Repeat the entries below exactly. Begin with the first line and end with the line that contains "cancer (squamous cell".
------ Provided data ------
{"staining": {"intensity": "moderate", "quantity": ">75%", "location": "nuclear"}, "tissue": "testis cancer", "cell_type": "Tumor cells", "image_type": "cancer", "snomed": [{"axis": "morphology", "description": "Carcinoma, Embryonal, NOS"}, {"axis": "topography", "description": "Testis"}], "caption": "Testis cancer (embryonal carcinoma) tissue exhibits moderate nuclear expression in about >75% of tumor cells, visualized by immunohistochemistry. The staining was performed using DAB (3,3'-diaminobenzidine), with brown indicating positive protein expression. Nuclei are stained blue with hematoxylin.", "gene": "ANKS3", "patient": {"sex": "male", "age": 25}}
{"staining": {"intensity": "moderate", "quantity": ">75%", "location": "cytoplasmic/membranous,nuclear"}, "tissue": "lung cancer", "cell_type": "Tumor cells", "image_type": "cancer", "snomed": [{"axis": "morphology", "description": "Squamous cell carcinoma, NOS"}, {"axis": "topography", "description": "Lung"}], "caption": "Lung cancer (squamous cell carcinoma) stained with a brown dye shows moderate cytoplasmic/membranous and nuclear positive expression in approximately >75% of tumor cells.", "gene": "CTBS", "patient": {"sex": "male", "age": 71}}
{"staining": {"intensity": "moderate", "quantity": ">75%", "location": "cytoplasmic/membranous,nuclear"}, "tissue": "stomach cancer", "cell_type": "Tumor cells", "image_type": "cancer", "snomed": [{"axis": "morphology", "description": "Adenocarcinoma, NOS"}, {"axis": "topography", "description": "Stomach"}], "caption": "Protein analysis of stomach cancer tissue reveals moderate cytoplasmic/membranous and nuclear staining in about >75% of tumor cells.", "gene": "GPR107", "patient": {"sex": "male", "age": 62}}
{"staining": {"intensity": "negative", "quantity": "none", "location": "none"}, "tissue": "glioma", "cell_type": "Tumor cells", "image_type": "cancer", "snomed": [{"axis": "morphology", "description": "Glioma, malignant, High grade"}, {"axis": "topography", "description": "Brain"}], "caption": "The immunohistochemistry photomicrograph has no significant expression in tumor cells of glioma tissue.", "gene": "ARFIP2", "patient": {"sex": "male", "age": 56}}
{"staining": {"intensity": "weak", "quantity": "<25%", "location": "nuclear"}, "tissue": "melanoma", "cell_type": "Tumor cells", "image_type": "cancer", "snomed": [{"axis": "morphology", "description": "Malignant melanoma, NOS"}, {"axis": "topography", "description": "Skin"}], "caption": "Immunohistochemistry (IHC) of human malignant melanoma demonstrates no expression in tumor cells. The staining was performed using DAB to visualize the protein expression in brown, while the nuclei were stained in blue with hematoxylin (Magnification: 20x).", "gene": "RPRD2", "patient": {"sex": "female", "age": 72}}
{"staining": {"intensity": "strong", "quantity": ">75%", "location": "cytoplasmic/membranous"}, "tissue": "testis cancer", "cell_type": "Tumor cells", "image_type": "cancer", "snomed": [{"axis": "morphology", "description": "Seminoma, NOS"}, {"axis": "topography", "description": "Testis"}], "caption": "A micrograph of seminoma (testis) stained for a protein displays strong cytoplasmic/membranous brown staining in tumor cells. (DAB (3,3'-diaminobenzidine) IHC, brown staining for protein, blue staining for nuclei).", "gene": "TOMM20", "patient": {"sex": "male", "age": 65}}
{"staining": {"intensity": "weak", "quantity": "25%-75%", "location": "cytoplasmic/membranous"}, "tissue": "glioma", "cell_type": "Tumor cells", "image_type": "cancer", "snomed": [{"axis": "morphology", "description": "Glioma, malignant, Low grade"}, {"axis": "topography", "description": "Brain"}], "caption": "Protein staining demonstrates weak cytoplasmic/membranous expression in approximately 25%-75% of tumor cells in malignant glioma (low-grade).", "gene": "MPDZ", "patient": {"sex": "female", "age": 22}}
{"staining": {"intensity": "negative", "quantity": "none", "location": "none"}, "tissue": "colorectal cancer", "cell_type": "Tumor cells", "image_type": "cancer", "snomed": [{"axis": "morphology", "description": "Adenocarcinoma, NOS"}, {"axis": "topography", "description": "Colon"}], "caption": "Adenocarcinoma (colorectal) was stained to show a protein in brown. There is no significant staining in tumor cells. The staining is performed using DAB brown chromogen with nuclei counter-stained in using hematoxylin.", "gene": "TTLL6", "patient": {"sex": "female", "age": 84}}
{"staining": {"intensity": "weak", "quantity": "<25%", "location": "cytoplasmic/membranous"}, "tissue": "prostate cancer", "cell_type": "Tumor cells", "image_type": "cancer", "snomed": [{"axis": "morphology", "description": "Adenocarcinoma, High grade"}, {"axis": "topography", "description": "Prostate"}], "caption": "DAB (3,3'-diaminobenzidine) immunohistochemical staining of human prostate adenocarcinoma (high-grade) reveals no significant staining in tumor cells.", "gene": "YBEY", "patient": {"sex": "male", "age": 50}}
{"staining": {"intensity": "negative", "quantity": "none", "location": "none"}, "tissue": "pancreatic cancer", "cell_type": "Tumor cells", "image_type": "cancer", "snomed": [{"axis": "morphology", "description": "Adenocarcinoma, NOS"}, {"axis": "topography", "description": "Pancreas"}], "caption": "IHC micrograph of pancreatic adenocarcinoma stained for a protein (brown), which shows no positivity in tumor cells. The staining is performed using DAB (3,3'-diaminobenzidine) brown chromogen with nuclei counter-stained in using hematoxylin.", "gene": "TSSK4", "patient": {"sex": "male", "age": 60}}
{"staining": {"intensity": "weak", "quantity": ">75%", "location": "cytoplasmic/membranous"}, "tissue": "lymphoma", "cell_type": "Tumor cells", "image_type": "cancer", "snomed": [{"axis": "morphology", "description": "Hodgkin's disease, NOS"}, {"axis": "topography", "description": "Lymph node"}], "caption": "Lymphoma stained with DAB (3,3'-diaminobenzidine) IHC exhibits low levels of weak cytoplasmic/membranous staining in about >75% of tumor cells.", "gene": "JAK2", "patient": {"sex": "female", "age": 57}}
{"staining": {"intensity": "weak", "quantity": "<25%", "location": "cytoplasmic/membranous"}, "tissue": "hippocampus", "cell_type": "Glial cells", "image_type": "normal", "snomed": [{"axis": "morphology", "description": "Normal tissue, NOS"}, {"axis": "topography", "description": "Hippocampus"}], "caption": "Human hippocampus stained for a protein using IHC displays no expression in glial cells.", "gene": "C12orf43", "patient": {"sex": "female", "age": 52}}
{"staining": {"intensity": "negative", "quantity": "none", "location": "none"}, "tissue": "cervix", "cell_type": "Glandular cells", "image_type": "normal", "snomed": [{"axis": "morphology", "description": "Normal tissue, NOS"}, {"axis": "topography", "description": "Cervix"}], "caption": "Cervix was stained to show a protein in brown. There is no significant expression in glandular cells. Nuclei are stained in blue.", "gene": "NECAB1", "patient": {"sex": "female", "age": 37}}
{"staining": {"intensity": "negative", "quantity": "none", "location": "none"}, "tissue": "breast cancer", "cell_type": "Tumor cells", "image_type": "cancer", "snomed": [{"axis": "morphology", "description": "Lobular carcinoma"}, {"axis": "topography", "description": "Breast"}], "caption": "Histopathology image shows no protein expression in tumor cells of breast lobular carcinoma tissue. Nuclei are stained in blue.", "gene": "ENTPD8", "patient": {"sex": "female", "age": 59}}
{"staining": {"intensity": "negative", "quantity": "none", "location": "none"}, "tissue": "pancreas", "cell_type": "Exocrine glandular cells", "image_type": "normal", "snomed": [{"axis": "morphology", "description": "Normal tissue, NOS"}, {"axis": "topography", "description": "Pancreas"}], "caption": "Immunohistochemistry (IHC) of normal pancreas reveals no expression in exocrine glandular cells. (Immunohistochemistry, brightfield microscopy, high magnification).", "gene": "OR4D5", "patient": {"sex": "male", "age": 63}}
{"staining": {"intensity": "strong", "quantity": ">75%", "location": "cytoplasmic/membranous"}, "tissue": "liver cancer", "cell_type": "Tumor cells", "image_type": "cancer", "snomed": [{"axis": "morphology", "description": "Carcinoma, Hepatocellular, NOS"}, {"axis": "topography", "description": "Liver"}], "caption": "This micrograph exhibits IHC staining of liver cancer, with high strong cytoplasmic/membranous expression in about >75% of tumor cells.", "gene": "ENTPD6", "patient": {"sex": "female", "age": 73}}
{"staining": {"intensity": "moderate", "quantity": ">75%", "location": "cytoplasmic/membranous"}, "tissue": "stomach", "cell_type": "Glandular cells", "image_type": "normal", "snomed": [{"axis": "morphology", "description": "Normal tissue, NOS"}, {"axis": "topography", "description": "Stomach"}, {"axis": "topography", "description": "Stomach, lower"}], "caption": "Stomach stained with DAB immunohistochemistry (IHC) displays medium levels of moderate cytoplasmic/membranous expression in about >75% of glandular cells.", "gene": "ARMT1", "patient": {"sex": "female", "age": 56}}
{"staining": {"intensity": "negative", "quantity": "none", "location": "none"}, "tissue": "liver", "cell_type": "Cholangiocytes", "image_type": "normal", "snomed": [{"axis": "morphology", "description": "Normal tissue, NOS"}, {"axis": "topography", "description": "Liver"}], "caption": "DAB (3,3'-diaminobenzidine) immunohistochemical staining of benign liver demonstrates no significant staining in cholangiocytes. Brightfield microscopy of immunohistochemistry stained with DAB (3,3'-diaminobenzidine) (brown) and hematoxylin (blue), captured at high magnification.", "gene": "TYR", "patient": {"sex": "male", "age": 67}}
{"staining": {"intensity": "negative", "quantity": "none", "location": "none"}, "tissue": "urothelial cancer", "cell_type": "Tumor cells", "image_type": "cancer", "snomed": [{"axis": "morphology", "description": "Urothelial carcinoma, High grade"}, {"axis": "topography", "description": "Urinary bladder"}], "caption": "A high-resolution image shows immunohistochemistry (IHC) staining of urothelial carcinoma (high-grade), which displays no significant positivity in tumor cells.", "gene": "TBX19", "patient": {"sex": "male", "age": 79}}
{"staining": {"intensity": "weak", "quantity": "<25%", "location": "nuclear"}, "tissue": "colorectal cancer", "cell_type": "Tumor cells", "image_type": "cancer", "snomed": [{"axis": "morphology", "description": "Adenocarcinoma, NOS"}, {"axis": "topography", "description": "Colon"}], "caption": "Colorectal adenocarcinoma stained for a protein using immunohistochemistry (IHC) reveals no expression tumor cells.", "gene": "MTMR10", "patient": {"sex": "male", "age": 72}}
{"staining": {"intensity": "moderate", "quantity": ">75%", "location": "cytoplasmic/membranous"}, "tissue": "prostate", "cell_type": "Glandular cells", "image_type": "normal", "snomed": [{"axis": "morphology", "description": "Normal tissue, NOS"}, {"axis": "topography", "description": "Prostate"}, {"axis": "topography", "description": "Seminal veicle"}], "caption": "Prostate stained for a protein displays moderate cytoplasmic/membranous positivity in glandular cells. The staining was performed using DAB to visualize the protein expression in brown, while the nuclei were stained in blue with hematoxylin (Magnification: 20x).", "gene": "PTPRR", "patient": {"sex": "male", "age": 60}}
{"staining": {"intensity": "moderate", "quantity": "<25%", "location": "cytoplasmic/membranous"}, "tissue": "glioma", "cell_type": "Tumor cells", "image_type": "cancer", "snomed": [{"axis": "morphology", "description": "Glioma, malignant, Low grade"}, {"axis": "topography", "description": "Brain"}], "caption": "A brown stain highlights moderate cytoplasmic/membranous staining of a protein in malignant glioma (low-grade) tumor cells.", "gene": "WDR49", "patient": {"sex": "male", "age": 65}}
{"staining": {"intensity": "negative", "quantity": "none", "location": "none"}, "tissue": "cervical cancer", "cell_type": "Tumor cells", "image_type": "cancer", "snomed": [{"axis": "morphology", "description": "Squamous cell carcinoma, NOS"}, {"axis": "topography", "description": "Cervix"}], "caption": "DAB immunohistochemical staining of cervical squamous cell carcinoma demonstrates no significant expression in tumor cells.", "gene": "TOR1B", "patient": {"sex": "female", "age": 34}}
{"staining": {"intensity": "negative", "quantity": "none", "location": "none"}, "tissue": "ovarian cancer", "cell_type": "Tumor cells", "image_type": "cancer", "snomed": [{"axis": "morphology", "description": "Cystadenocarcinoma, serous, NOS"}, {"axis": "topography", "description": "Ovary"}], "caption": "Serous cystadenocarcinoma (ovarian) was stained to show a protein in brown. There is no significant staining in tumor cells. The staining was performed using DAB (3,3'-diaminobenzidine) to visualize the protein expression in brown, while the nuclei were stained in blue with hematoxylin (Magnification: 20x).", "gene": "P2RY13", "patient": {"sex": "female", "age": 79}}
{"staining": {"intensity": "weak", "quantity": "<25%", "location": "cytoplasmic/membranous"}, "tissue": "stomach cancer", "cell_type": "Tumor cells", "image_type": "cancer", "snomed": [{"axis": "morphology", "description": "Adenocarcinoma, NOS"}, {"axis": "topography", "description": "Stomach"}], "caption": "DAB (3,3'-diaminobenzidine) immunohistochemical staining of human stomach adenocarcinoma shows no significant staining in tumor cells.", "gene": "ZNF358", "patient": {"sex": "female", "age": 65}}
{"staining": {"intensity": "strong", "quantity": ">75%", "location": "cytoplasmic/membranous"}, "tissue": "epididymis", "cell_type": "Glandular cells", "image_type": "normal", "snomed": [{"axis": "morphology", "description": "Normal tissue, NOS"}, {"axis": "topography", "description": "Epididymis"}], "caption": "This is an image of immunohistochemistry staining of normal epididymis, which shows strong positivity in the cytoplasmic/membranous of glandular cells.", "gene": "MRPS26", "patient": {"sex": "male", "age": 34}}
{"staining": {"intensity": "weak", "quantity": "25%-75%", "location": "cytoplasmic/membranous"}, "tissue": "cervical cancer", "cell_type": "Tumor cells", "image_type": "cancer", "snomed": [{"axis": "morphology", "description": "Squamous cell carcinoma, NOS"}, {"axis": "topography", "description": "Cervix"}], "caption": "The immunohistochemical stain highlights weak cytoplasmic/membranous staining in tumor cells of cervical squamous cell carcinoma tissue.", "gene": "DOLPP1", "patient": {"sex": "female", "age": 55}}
------
▸ **Response to this task**:
{"staining": {"intensity": "moderate", "quantity": ">75%", "location": "nuclear"}, "tissue": "testis cancer", "cell_type": "Tumor cells", "image_type": "cancer", "snomed": [{"axis": "morphology", "description": "Carcinoma, Embryonal, NOS"}, {"axis": "topography", "description": "Testis"}], "caption": "Testis cancer (embryonal carcinoma) tissue exhibits moderate nuclear expression in about >75% of tumor cells, visualized by immunohistochemistry. The staining was performed using DAB (3,3'-diaminobenzidine), with brown indicating positive protein expression. Nuclei are stained blue with hematoxylin.", "gene": "ANKS3", "patient": {"sex": "male", "age": 25}}
{"staining": {"intensity": "moderate", "quantity": ">75%", "location": "cytoplasmic/membranous,nuclear"}, "tissue": "lung cancer", "cell_type": "Tumor cells", "image_type": "cancer", "snomed": [{"axis": "morphology", "description": "Squamous cell carcinoma, NOS"}, {"axis": "topography", "description": "Lung"}], "caption": "Lung cancer (squamous cell carcinoma) stained with a brown dye shows moderate cytoplasmic/membranous and nuclear positive expression in approximately >75% of tumor cells.", "gene": "CTBS", "patient": {"sex": "male", "age": 71}}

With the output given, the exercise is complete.